## INSTRUCTION
The records below are to be repeated exactly, and their pictures left out.

*** EXCERPTED DATA ***

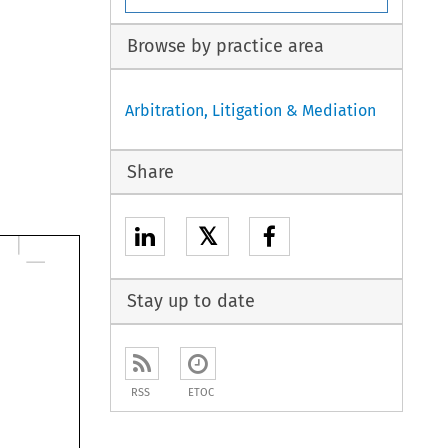
Browse by practice area
Arbitration, Litigation & Mediation
Share
𝕏
Stay up to date
RSS
ETOC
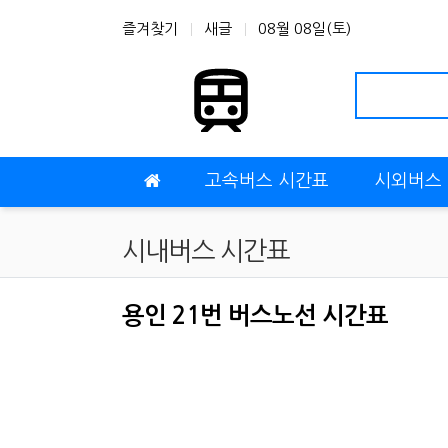
상단 네비
즐겨찾기
새글
08월 08일(토)
메인 메뉴
고속버스 시간표
시외버스
시내버스 시간표
용인 21번 버스노선 시간표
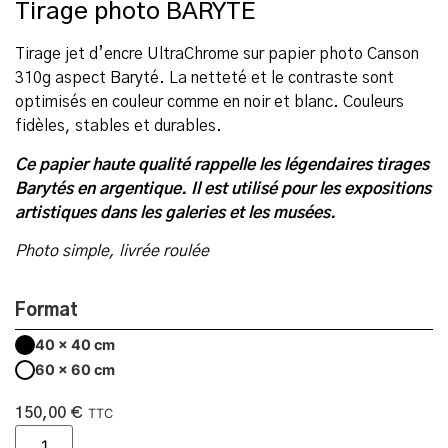
Tirage photo BARYTÉ
Tirage jet d’encre UltraChrome sur papier photo Canson
310g aspect Baryté. La netteté et le contraste sont
optimisés en couleur comme en noir et blanc. Couleurs
fidèles, stables et durables.
Ce papier haute qualité rappelle les légendaires tirages
Barytés en argentique. Il est utilisé pour les expositions
artistiques dans les galeries et les musées.
Photo simple, livrée roulée
Format
40 x 40 cm
60 x 60 cm
150,00
€
TTC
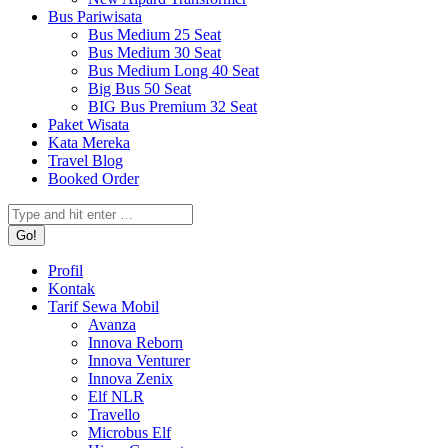
Bus Pariwisata
Bus Medium 25 Seat
Bus Medium 30 Seat
Bus Medium Long 40 Seat
Big Bus 50 Seat
BIG Bus Premium 32 Seat
Paket Wisata
Kata Mereka
Travel Blog
Booked Order
Search:
Profil
Kontak
Tarif Sewa Mobil
Avanza
Innova Reborn
Innova Venturer
Innova Zenix
Elf NLR
Travello
Microbus Elf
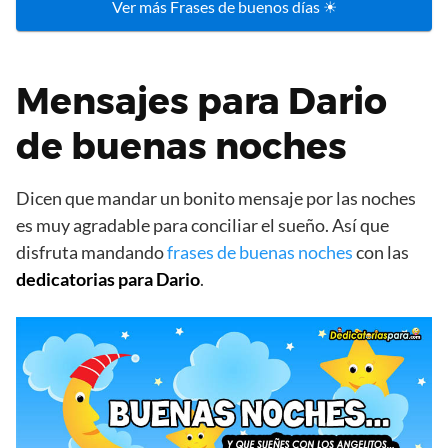
Ver más Frases de buenos días ☀
Mensajes para Dario
de buenas noches
Dicen que mandar un bonito mensaje por las noches
es muy agradable para conciliar el sueño. Así que
disfruta mandando
frases de buenas noches
con las
dedicatorias para Dario
.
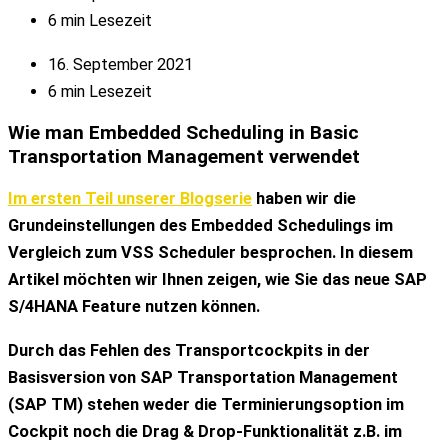
6 min Lesezeit
16. September 2021
6 min Lesezeit
Wie man
Embedded Scheduling in Basic
Transportation Management
verwendet
Im ersten Teil unserer Blogserie
haben wir die
Grundeinstellungen des Embedded Schedulings im
Vergleich zum VSS Scheduler besprochen. In diesem
Artikel möchten wir Ihnen zeigen, wie Sie das neue SAP
S/4HANA Feature nutzen können.
Durch das Fehlen des Transportcockpits in der
Basisversion von SAP Transportation Management
(SAP TM) stehen weder die Terminierungsoption im
Cockpit noch die Drag & Drop-Funktionalität z.B. im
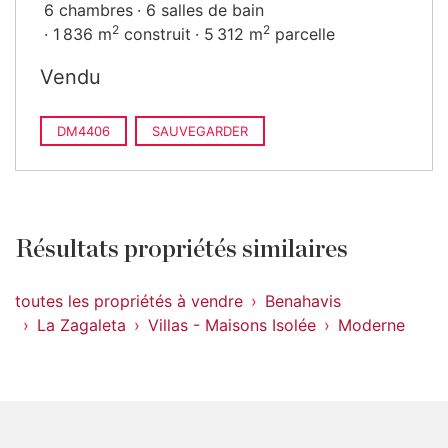
6 chambres
6 salles de bain
2
2
1 836 m
construit
5 312 m
parcelle
Vendu
DM4406
SAUVEGARDER
Résultats propriétés similaires
toutes les propriétés à vendre
Benahavis
La Zagaleta
Villas - Maisons Isolée
Moderne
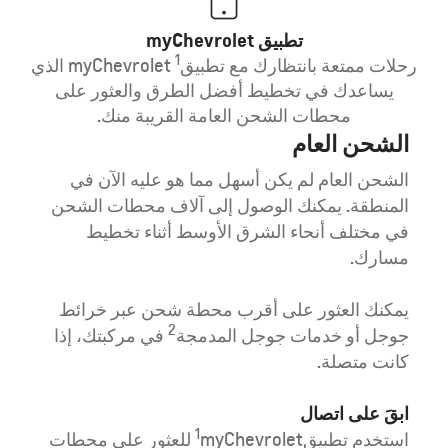
تطبيق myChevrolet
1
رحلات ممتعة بانتظارك مع تطبيق
myChevrolet الذي
يساعدك في تخطيط أفضل الطرق والعثور على
محطات الشحن العامة القريبة منك.
الشحن العام
ال
مري
الشحن العام لم يكن أسهل مما هو عليه الآن في
المنطقة. يمكنك الوصول إلى آلاف محطات الشحن
اشح
في مختلف أنحاء الشرق الأوسط أثناء تخطيط
للا
مسارك.
حيا
مست
يمكنك العثور على أقرب محطة شحن عبر خرائط
2
جوجل أو خدمات جوجل المدمجة
في مركبتك، إذا
اخت
كانت متصلة.
*إذ
ابقَ على اتصال
1
يلب
استخدم تطبيق
myChevrolet للعثور على محطات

*** End of EXCERPTED DATA ***

## SOLUTION FOR THIS PROBLEM
Browse by practice area
Arbitration, Litigation & Mediation
Share
𝕏
Stay up to date
RSS
ETOC
상단 네비
즐겨찾기
새글
08월 08일(토)
메인 메뉴
고속버스 시간표
시외버스
시내버스 시간표
용인 21번 버스노선 시간표
Tirage photo BARYTÉ
Tirage jet d’encre UltraChrome sur papier photo Canson
310g aspect Baryté. La netteté et le contraste sont
optimisés en couleur comme en noir et blanc. Couleurs
fidèles, stables et durables.
Ce papier haute qualité rappelle les légendaires tirages
Barytés en argentique. Il est utilisé pour les expositions
artistiques dans les galeries et les musées.
Photo simple, livrée roulée
Format
40 x 40 cm
60 x 60 cm
150,00
€
TTC
Bus Pariwisata
Bus Medium 25 Seat
Bus Medium 30 Seat
Bus Medium Long 40 Seat
Big Bus 50 Seat
BIG Bus Premium 32 Seat
Paket Wisata
Kata Mereka
Travel Blog
Booked Order
Search:
Profil
Kontak
Tarif Sewa Mobil
Avanza
Innova Reborn
Innova Venturer
Innova Zenix
Elf NLR
Travello
Microbus Elf
Ver más Frases de buenos días ☀
Mensajes para Dario
de buenas noches
Dicen que mandar un bonito mensaje por las noches
es muy agradable para conciliar el sueño. Así que
disfruta mandando
frases de buenas noches
con las
dedicatorias para Dario
.
6 min Lesezeit
16. September 2021
6 min Lesezeit
Wie man
Embedded Scheduling in Basic
Transportation Management
verwendet
Im ersten Teil unserer Blogserie
haben wir die
Grundeinstellungen des Embedded Schedulings im
Vergleich zum VSS Scheduler besprochen. In diesem
Artikel möchten wir Ihnen zeigen, wie Sie das neue SAP
S/4HANA Feature nutzen können.
Durch das Fehlen des Transportcockpits in der
Basisversion von SAP Transportation Management
(SAP TM) stehen weder die Terminierungsoption im
Cockpit noch die Drag & Drop-Funktionalität z.B. im
6 chambres
6 salles de bain
2
2
1 836 m
construit
5 312 m
parcelle
Vendu
DM4406
SAUVEGARDER
Résultats propriétés similaires
toutes les propriétés à vendre
Benahavis
La Zagaleta
Villas - Maisons Isolée
Moderne
تطبيق myChevrolet
1
رحلات ممتعة بانتظارك مع تطبيق
myChevrolet الذي
يساعدك في تخطيط أفضل الطرق والعثور على
محطات الشحن العامة القريبة منك.
الشحن العام
ال
مري
الشحن العام لم يكن أسهل مما هو عليه الآن في
المنطقة. يمكنك الوصول إلى آلاف محطات الشحن
اشح
في مختلف أنحاء الشرق الأوسط أثناء تخطيط
للا
مسارك.
حيا
مست
يمكنك العثور على أقرب محطة شحن عبر خرائط
2
جوجل أو خدمات جوجل المدمجة
في مركبتك، إذا
اخت
كانت متصلة.
*إذ
ابقَ على اتصال
1
يلب
استخدم تطبيق
myChevrolet للعثور على محطات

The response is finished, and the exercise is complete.